Health risks in incident management teams. S. Gaskill, B. Sharkey, and E. Lieberg, University of Montana and MTDC. Supported by MTDC.
Maintaining Firefighters' Personal RelationshipsWildland firefighting places a wide variety of demands on fire personnel. The many days away from home and the unpredictability of work schedules can complicate interpersonal relationships. Charles Palmer, a former smokejumper who is an assistant professor in the University of Montana's Department Health and Human Performance, conducted a study to understand the degree to which these factors affect firefighters.
A brief survey was administered to 249 wildland firefighters (216 males, 33 females). The firefighting experience of those surveyed ranged from less than 2 years to more than 30 years.
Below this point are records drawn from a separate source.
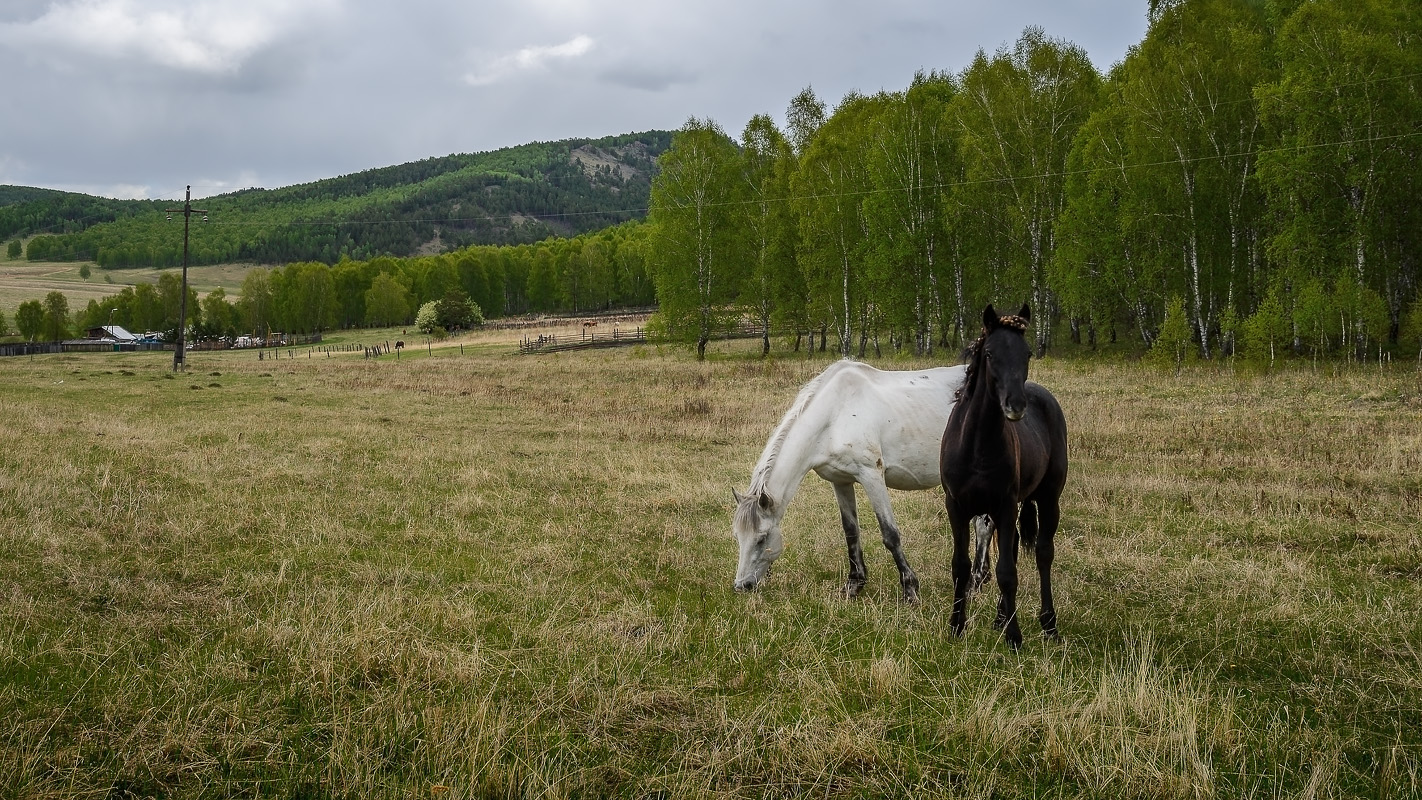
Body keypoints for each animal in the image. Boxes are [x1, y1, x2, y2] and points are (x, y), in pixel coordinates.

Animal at [733, 360, 966, 602]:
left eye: (761, 539)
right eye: (737, 536)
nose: (742, 585)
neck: (834, 417)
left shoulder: (872, 476)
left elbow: (890, 534)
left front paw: (910, 590)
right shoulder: (841, 481)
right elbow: (851, 532)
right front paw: (854, 584)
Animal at [944, 304, 1069, 647]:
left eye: (1027, 353)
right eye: (989, 353)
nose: (1015, 405)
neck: (976, 446)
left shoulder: (1004, 505)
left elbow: (1006, 572)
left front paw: (1014, 636)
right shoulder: (956, 506)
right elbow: (961, 566)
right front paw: (956, 626)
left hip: (1048, 499)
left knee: (1043, 553)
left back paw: (1047, 623)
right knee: (1011, 550)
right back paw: (1001, 617)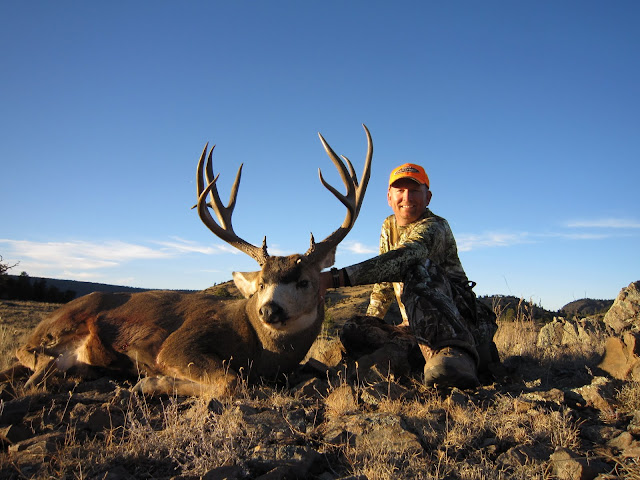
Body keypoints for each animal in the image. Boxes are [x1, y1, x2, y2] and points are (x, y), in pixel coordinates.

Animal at [1, 124, 370, 398]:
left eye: (304, 281)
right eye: (262, 282)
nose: (269, 310)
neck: (257, 349)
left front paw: (148, 381)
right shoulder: (179, 343)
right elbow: (230, 381)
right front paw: (150, 381)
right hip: (67, 317)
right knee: (26, 352)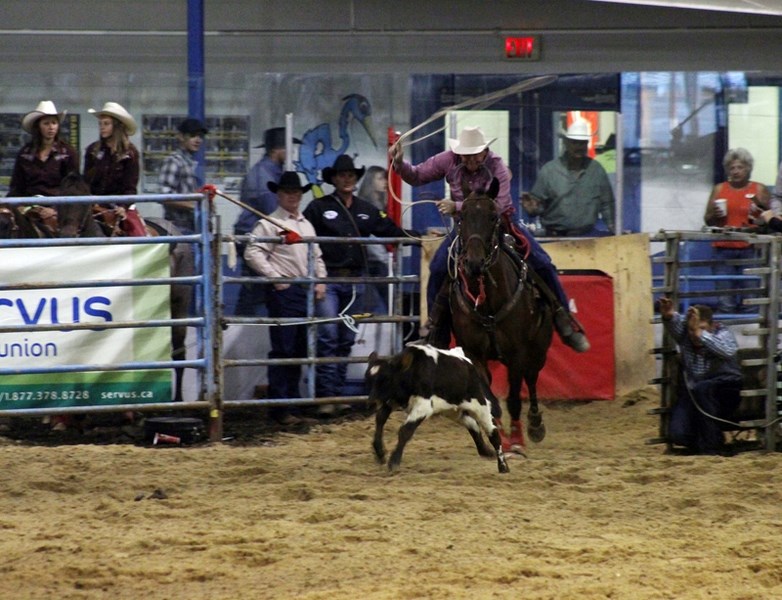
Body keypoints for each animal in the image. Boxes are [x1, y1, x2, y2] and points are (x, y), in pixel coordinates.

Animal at [366, 342, 512, 474]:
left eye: (386, 379)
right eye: (368, 379)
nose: (371, 403)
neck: (412, 371)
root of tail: (467, 362)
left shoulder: (423, 406)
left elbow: (405, 431)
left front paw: (394, 461)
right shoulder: (392, 400)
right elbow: (380, 419)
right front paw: (379, 452)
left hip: (480, 405)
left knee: (493, 433)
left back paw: (503, 466)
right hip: (453, 410)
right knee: (473, 425)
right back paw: (485, 451)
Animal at [450, 180, 556, 452]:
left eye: (493, 216)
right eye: (462, 216)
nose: (474, 263)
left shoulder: (518, 351)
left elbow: (515, 397)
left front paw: (517, 440)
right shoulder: (473, 353)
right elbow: (489, 397)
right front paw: (497, 433)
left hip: (538, 349)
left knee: (531, 378)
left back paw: (535, 424)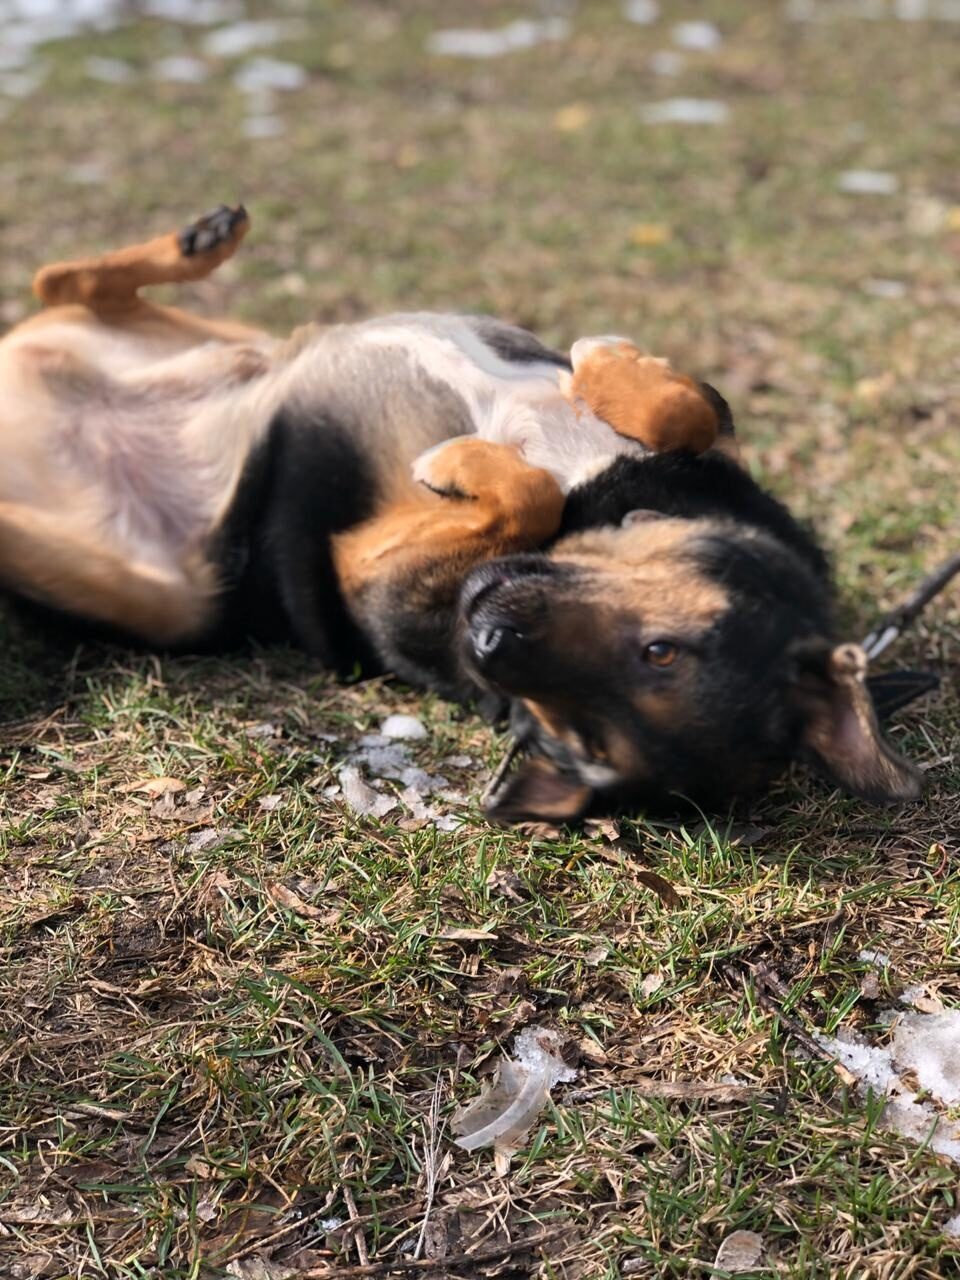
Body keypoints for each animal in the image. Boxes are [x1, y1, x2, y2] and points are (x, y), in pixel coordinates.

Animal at [0, 199, 926, 819]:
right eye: (661, 651)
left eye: (576, 740)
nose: (487, 640)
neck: (595, 507)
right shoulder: (712, 449)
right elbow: (685, 406)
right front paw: (606, 368)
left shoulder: (366, 570)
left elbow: (525, 490)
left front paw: (464, 463)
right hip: (226, 347)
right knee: (64, 284)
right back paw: (199, 239)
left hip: (166, 595)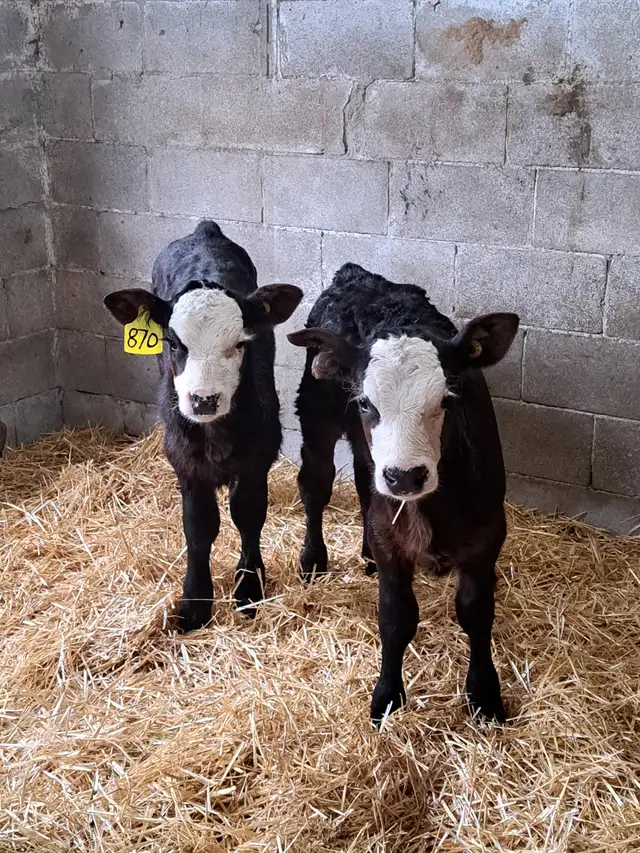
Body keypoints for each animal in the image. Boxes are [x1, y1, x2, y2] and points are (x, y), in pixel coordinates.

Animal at [104, 220, 302, 631]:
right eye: (173, 343)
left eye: (241, 343)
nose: (204, 399)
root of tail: (204, 230)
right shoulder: (183, 459)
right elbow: (199, 525)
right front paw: (195, 602)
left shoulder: (258, 455)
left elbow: (248, 514)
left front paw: (249, 589)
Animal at [288, 263, 519, 725]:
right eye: (365, 404)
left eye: (448, 398)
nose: (404, 476)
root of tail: (354, 274)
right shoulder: (391, 539)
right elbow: (396, 618)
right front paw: (387, 697)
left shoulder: (486, 535)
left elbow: (476, 613)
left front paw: (485, 696)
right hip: (317, 420)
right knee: (316, 484)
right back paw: (313, 558)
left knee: (363, 479)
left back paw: (363, 552)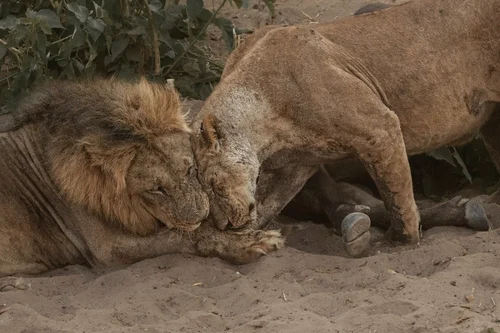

The survey sample included a wide array of firefighters (type I and II fire crews, smokejumpers, helitack and engine personnel, dispatchers, and personnel serving in a variety of overhead positions).
Responses to the survey suggested that firefighters can have a difficult time adjusting to the demanding schedule of the job, and that the demanding schedule can present challenges to firefighters in their relationships with family and friends. Firefighters reported that maintaining intimate relationships with others is difficult, due in large part to their demanding schedule. Those who have managed to maintain intimate relationships in the face of these difficulties listed a variety of coping strategies, including:
- Educating a partner early in the relationship about the work demands
- Establishing relationships with other firefighters who better understand
the time demands
- Looking for partners with independence and selfconfidence who are better
able to handle the time apart
- Making the most of opportunities to build and solidify relationships during time off
Further research is needed to clarify the significance of the impacts that firefighting has on personal relationships, and to better understand the types of support that can be provided to firefighters.
Wildland firefighting and its impacts upon the personal relationships of firefighters. C. Palmer, Ed. D., University of Montana.
Maximizing Human Performance
Dr. Brent Ruby, director of the University of Montana Human Performance Laboratory, has been awarded a contract from the Department of Defense (Air Force Special Operations Command) to conduct laboratory and field studies on "Warfighter Sustainability: Maximizing Human Performance in Hostile Environments."
The award was based on the University of Montana's research with wildland firefighters and the applicability of that research to the health and sustainability of warfighters during extended combat and special operations missions.
The studies' goal will be to enhance the performance capabilities of all special operations personnel in all operational environments. The award will allow expansion of the University of Montana's Human Performance Laboratory, improvement of the laboratory's environmental chamber, and acquisition of a mobile laboratory. These changes will enhance the lab's ability to conduct laboratory and field studies of wildland firefighters.